El escrito
Esta entrada ha sido escrita por Larosi Haidar, profesor de Traducción e Interpretación en la Universidad de Granada y miembro del grupo de escritores la Generación de la Amistad Saharaui.
El sol lucía ya todo su fuego, todo su poder, cuando los tres amigos, después de desayunar leche de cabra y té, se disponían a buscar entre las acacias cercanas a la jaima una con suficiente sombra para cobijarlos. El anciano se encargó de llevar una botella de agua fresca de la noche y avisó a la bella dama del desafortunado lugar de las arenas que no vendrían hasta terminar de leer todos los escritos de su difunto esposo, su querido combatiente. Y así fue; tras elegir una majestuosa y frondosa acacia de esas que llevan el eterno cartel «Sombra, frescor y tranquilidad», los tres se acomodaron como pudieron y se sumergieron de inmediato en la alucinante lectura de las líneas del desierto. Fue tal su subyugación que apenas tenían tiempo para respirar. No se oía nada salvo, de vez en cuando, el estremecimiento de las espinosas ramas bajo el efecto acariciador de extraviadas brisas. Leyeron todo de una vez, sin parar, sin cambiar de postura, sin preguntar, sin beber… de una vez leyeron profundamente absortos las sabias y originales palabras del gran combatiente. Entre lo que leyeron, estaba el siguiente escrito:
De cuando era niño, de cuando España… «Un día de mi vida».
Solían ser las cinco de la madrugada cuando mi padre nos despertaba con su querido «levantaos hijos, y rezad que ya es tarde». Éramos cuatro hermanos, siendo yo el tercero en edad, y ese día, como todos desde que finalizó la temporada de lluvia, teníamos que levantarnos temprano para así llegar a tiempo a la “sakuila”, que estaba en la ciudad, unos doce kilómetros al sur.

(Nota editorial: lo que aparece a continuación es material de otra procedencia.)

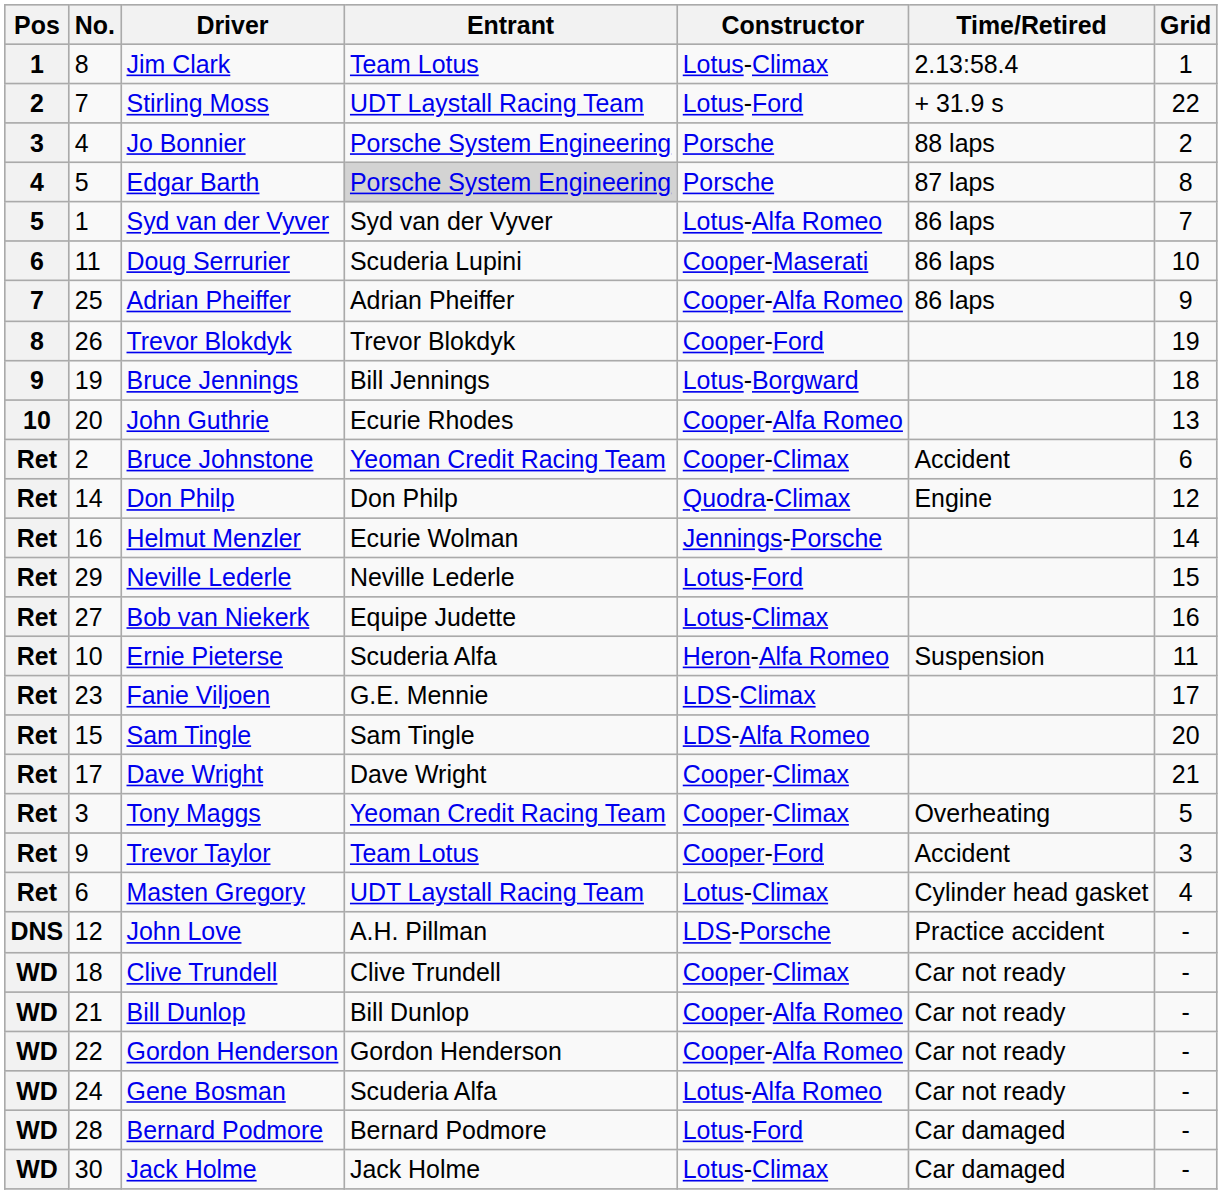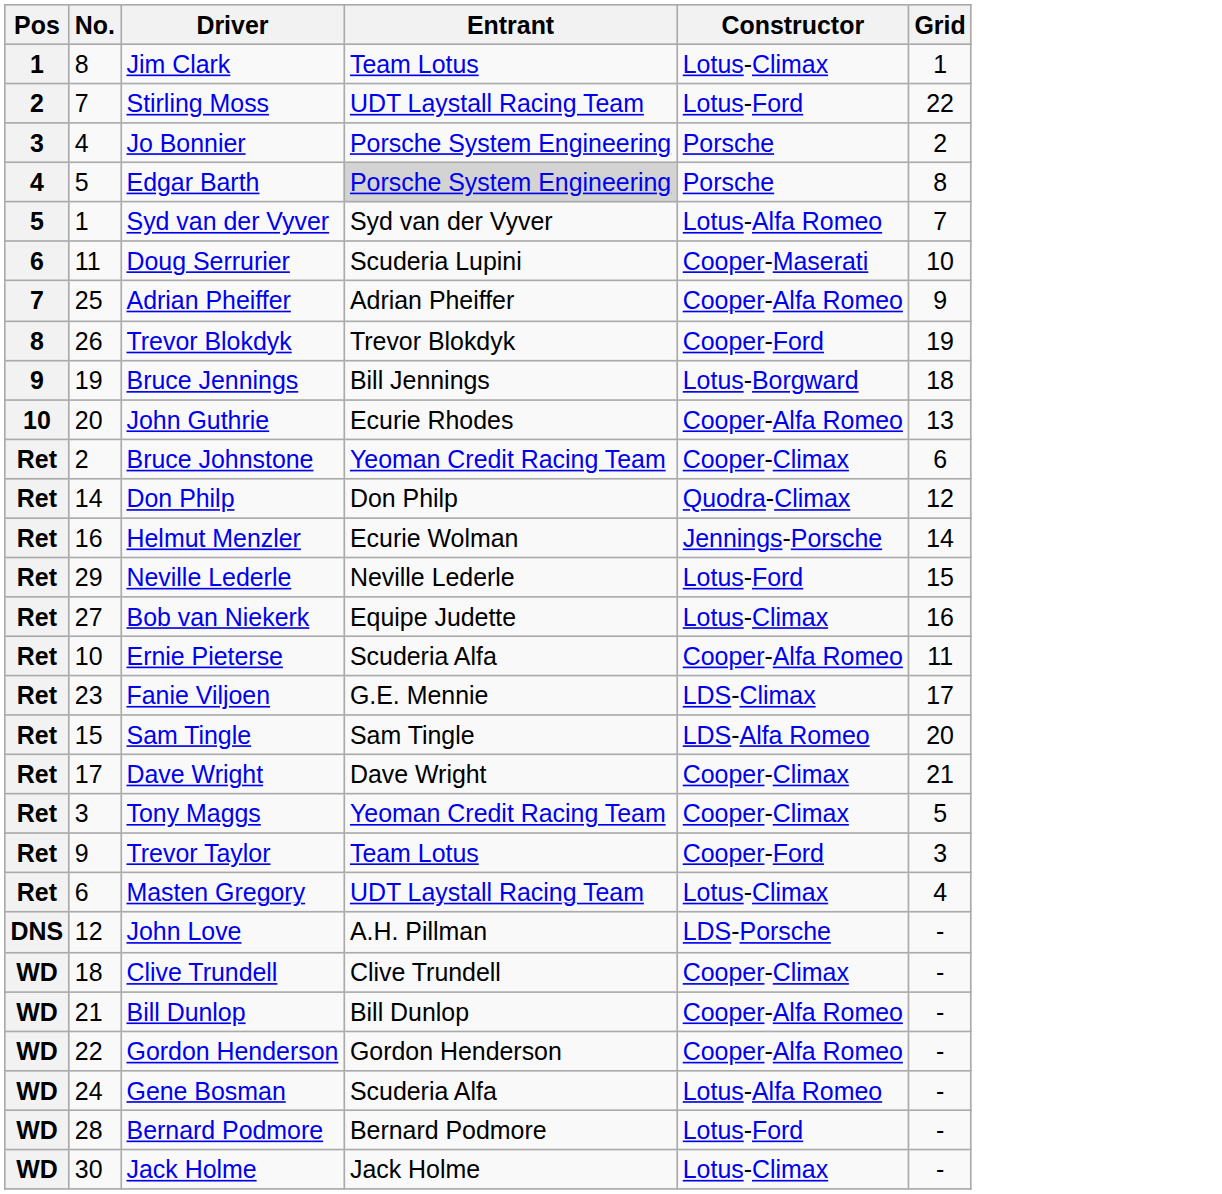- column: Time/Retired | 2.13:58.4 | + 31.9 s | 88 laps | 87 laps | 86 laps | 86 laps | 86 laps | Accident | Engine | Suspension | Overheating | Accident | Cylinder head gasket | Practice accident | Car not ready | Car not ready | Car not ready | Car not ready | Car damaged | Car damaged
Ernie Pieterse | Constructor: Heron-Alfa Romeo -> Cooper-Alfa Romeo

Lo primero que hacíamos era rezar, medio dormidos y casi bajo las mantas, la oración matutina y luego, fuera ya de la jaima nos lavábamos con el agua fría de los bidones. Todavía recuerdo la sensación de misterio e infinito que me producían las relucientes estrellas en el límpido cielo de nuestro querido desierto. Otras veces, era la luna llena que esparcía su nívea luz en el firmamento ahogando triunfalmente la mortecina luz estelar.
Al borde del Gran Río y al otro lado, la ciudad se amontonaba fluyendo tímidamente del seco cauce fluvial. Nosotros, desde la otra ribera, la contemplábamos obnubilados por el resplandor del alba en sus blancas y menudas casas de cartón. Ya habíamos llegado; simplemente, era cuestión de cruzar el sediento río medio ocupado por arenas cristalinas y subir la vieja carretera. Íbamos directo a casa. Al llegar, mientras nosotros nos limpiábamos el polvo y volvíamos a lavarnos, nuestro padre nos preparaba el desayuno.
Como la “sakuila” estaba cerca de casa, no salíamos hasta pocos minutos antes de la hora de clase. Dos sesiones de árabe y tres de español comprendía el horario de mañana. Luego, comíamos en el comedor escolar e íbamos a casa para tomarnos nuestro vaso de té, nuestro “atai”. A las tres, volvíamos a clase, esta vez para recibir dos sesiones de español. Por la tarde, volvíamos a encontrarnos en casa y era mi hermano mayor el que nos preparaba la merienda. Mientras merendábamos, cada uno contaba cosas que le habían sucedido ese día y, así, seguíamos hasta la llegada de mi padre.
De nuevo se repetía la marcha, esta vez en sentido contrario, hacia el “frig”, el querido campamento de jaimas. Primero, el Gran Río dormido ya bajo el haz crepuscular; después, el traicionero Afttut, más acechante, más temible todavía; y para terminar, nuestras amigas las dunas coronadas majestuosamente por el manto dorado del ocaso. Allá, agazapadas una al lado de la otra, las jaimas ansiosas nos esperaban desprendiendo nubes de ternura que nos guiaban una vez sorprendidos por la oscuridad de la noche. El sol, sorprendido, ya se había ahogado tiñendo con su sangre todo el horizonte. Agonizaba un día más de 1972.